Danielsen suggested that Minden Hills council reverse its decision
and that rather than the lower tiers chipping in, the county cover the
request.
“You haven’t written a cheque,” Danielsen said.
“In a perfect world, the ask would have been here [the county council
table],’” said Minden Hills Reeve and County Warden Brent Devolin.
Devolin said he wasn’t sure whether the majority of Minden Hills council
would support reversing the decision.
“The point is, we can’t be double-dipping,” said Dysart et al Reeve
Murray Fearrey, adding the money should either be coming from the lower
tiers or the upper tiers.
Fearrey, Devolin and Algonquin Highlands Reeve Carol Moffatt have all
expressed concern that the one-time request from the YWCA, which is
funded provincially, might morph into an annual one.
Receiving 61 per cent of its funding from the province, the
Peterborough Haliburton YWCA fundraises the reminder of its costs and
while money raised in Haliburton County stays in Haliburton County,
most of the money used locally is raised in Peterborough and
transferred to Haliburton. Minden Hills Deputy-reeve Cheryl Murdoch said
the closure of the shelter was something that could not be repeated.

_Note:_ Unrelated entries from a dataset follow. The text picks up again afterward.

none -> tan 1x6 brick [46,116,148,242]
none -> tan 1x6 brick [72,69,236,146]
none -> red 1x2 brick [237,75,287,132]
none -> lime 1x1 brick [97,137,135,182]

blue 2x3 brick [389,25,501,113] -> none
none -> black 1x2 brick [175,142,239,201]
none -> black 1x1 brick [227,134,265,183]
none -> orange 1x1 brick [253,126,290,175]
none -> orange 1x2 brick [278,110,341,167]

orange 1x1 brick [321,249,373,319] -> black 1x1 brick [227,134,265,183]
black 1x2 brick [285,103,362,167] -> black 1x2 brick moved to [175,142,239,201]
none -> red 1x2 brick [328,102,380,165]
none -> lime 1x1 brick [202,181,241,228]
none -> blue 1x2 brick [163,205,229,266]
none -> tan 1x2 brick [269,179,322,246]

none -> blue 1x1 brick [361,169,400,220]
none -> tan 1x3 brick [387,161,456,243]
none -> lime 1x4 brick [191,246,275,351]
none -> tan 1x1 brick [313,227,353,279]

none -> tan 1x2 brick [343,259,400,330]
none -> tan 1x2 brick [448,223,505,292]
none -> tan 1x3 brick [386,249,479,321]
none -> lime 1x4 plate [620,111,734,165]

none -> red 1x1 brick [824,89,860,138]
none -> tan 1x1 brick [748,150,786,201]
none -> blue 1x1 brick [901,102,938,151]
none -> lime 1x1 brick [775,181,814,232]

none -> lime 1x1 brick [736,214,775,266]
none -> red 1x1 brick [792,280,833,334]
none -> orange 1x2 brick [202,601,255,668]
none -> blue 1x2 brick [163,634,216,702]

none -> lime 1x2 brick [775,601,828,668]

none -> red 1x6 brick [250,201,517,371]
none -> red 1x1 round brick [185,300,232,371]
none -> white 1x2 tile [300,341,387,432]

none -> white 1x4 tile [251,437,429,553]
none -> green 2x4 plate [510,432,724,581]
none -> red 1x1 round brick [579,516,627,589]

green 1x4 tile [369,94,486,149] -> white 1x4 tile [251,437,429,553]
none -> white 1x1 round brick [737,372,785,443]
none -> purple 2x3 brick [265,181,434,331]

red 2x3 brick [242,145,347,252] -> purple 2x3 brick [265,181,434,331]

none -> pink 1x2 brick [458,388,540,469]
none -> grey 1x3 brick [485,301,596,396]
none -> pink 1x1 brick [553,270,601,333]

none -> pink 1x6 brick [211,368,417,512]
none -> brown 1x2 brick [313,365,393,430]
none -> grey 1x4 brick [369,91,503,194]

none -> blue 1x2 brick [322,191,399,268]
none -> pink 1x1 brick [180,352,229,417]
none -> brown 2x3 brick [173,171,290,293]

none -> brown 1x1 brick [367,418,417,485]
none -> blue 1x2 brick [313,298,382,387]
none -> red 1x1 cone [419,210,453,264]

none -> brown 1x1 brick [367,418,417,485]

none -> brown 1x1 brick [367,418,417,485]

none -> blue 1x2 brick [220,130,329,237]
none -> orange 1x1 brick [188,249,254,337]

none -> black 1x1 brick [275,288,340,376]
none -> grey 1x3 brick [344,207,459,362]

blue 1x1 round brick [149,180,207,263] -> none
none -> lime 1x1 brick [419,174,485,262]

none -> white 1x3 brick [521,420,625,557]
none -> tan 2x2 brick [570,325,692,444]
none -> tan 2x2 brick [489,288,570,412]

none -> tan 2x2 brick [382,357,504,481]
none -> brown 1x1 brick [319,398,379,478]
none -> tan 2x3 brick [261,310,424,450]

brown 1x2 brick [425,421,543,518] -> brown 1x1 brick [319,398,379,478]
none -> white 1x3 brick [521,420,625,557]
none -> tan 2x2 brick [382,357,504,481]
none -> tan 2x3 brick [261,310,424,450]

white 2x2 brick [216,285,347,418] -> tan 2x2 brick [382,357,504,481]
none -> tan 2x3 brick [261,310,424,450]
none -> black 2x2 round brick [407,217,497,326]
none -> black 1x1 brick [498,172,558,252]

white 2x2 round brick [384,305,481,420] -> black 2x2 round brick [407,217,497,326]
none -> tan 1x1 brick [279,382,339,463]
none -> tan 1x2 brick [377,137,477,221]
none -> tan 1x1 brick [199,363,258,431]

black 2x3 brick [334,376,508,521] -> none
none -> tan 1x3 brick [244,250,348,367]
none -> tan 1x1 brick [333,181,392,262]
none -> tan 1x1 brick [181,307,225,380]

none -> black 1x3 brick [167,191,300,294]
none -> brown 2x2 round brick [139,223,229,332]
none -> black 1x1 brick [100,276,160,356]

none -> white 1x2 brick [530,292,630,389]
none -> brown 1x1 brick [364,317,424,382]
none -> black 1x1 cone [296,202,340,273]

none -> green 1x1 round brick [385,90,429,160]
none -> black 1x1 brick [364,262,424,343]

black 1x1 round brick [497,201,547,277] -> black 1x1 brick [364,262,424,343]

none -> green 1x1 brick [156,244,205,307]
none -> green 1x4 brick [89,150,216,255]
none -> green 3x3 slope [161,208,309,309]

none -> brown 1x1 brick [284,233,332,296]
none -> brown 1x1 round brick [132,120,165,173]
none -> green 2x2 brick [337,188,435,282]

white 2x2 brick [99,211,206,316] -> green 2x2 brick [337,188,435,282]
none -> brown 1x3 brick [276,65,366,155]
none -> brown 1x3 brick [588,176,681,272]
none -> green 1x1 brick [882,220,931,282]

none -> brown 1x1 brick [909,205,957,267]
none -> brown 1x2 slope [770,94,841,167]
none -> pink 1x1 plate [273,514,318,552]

“The fact is it was down for five months and hardly anybody knew,”
Murdoch said. “And that’s totally unacceptable. This can never happen
again. I will never see that place go down again.”
With the requests from the county and its lower tiers combined, the YWCA is seeking $25,000 over two years.
“If your choice was to fund it all, it would be $12,500 [per year for
two years],” said county chief administrative officer Mike Rutter.
“To me, it makes more sense that it lives at the upper tier,” said Moffatt.
“If it’s $12,500, we can surely find it in a $22 million budget,” said Fearrey.
Councillors directed the request be funded, leaving them and staff to find the money in the budget.
The budget has not yet been approved.